Viennent ensuite Popov, roman d’espionnage situé dans l’univers des oligarques russes, et Hannah, et où il romance la vie d’Helena Rubinstein, première grande industrielle des produits de beauté. C’est l’époque où les lauréats du prix Goncourt s’appelaient Marguerite Duras (pour L’Amant) et Yann Queffélec, et où la chanteuse Rika Zaraï faisait paraître avec succès Ma médecine naturelle . En 1991, Money est adapté au cinéma avec plus ou moins de bonheur, Sulitzer y tient un petit rôle. Deux ans plus tard, son troisième mariage, avec Delphine Jacobson, est célébré en personne par le maire de Paris, Jacques Chirac. Mais c’est un ordre président qui l’intéressera, J.F. Kennedy, qu’il fera revenir dans un thriller, Puits de lumière, paru discrètement en 2007.

Au cours de ces années de grand faste, alors qu’il a à son catalogue une trentaine de titres, Sulitzer vit dans un hôtel particulier de 450 m2 à Paris, rue de Varenne, possède une villa à Saint-Tropez et, dit-on, un ranch en Arizona, sans compter les tableaux de maître, les sculptures de Carpeaux et une Ferrari, rutilante comme il se doit.

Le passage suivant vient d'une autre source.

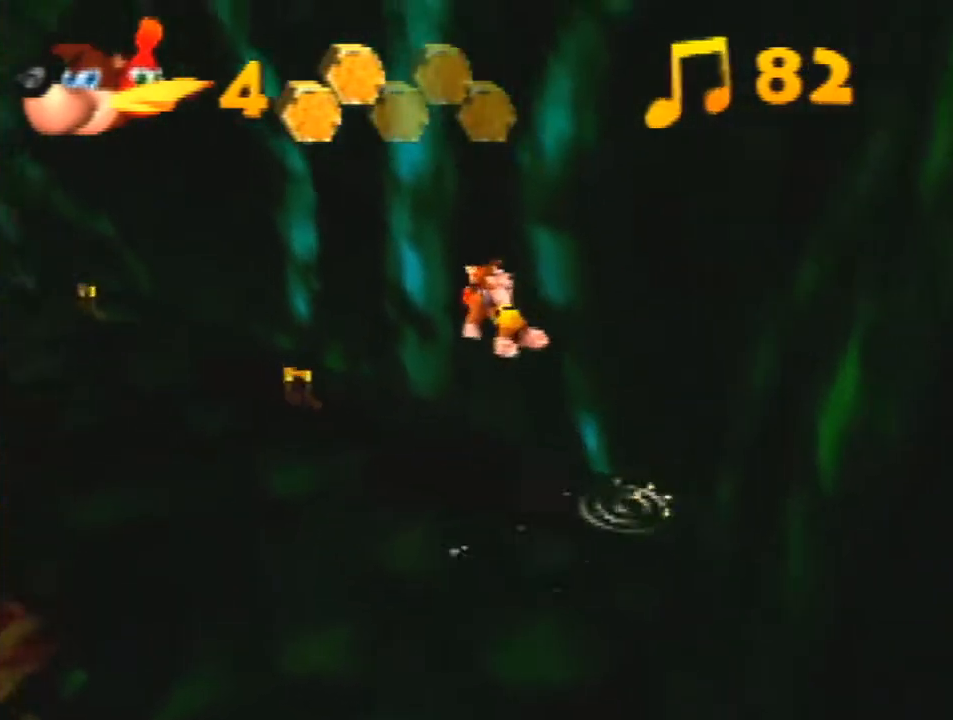
{"buttons": ["Z"], "left_stick": "up-left", "events": [[133, "A", "up"]]}
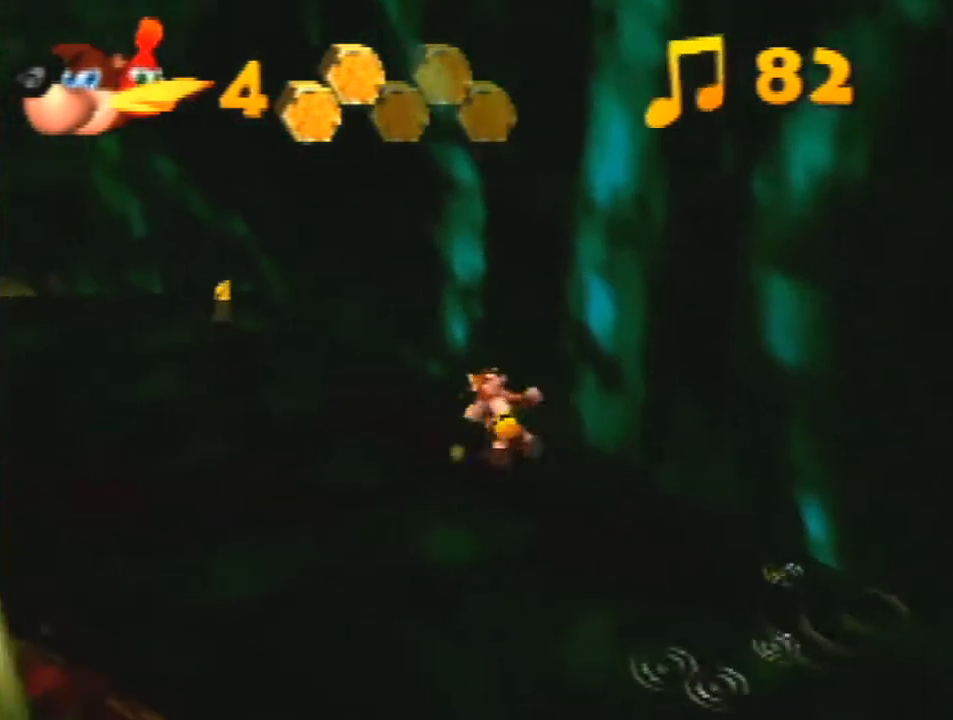
{"buttons": ["Z", "C_LEFT"], "left_stick": "up-left", "events": [[500, "C_LEFT", "down"]]}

« Avant de m’en aller, je voudrais essayer d’écrire un très beau livre. »

En 1994, il publie son dernier best-seller, Le Régime Sulitzer, après avoir perdu une vingtaine de kilos. Le livre, sous-titré « Être mince sans fatigue, sans privation et pour toujours », est préfacé par le professeur Christian Cabrol, sommité de la chirurgie cardio-vasculaire. Le père de la « finance-fiction » y note, dans ce style qui a conquis des millions de lecteurs : « Le poids, c’est comme l’inflation. Il a, comme elle, ceci de pernicieux qu’on ne s’en rend pas compte tout de suite de sa lente progression ». Auparavant, il avait renoué avec ses racines balkaniques en aidant à la diffusion des images du procès et des exactions du couple Ceaușescu, fusillé le jour de Noël 1989.

Les revers s’étaient accumulés à partir du début des années 2000. Le nouveau siècle s’annonçait mal. Affaibli par un AVC en 2004, il vit par ailleurs un divorce compliqué assorti d’une bataille judiciaire autour de sa fortune avec sa troisième épouse. Il est ensuite mis en cause dans l’affaire des ventes d’armes à l’Angola. En 2009, il est condamné pour recel d’abus de biens sociaux, avant d’être finalement relaxé en appel. Il était ainsi passé du « statut de multimilliardaire flamboyant à celui de ruiné », selon ses mots.

Il y a quelques petites années, l’ancien chantre des bons du Trésor avait confié à la presse : « Avant de m’en aller, je voudrais essayer d’écrire un très beau livre. » Trop tard, comme aurait pu lui dire saint Pierre. La corbeille est pleine.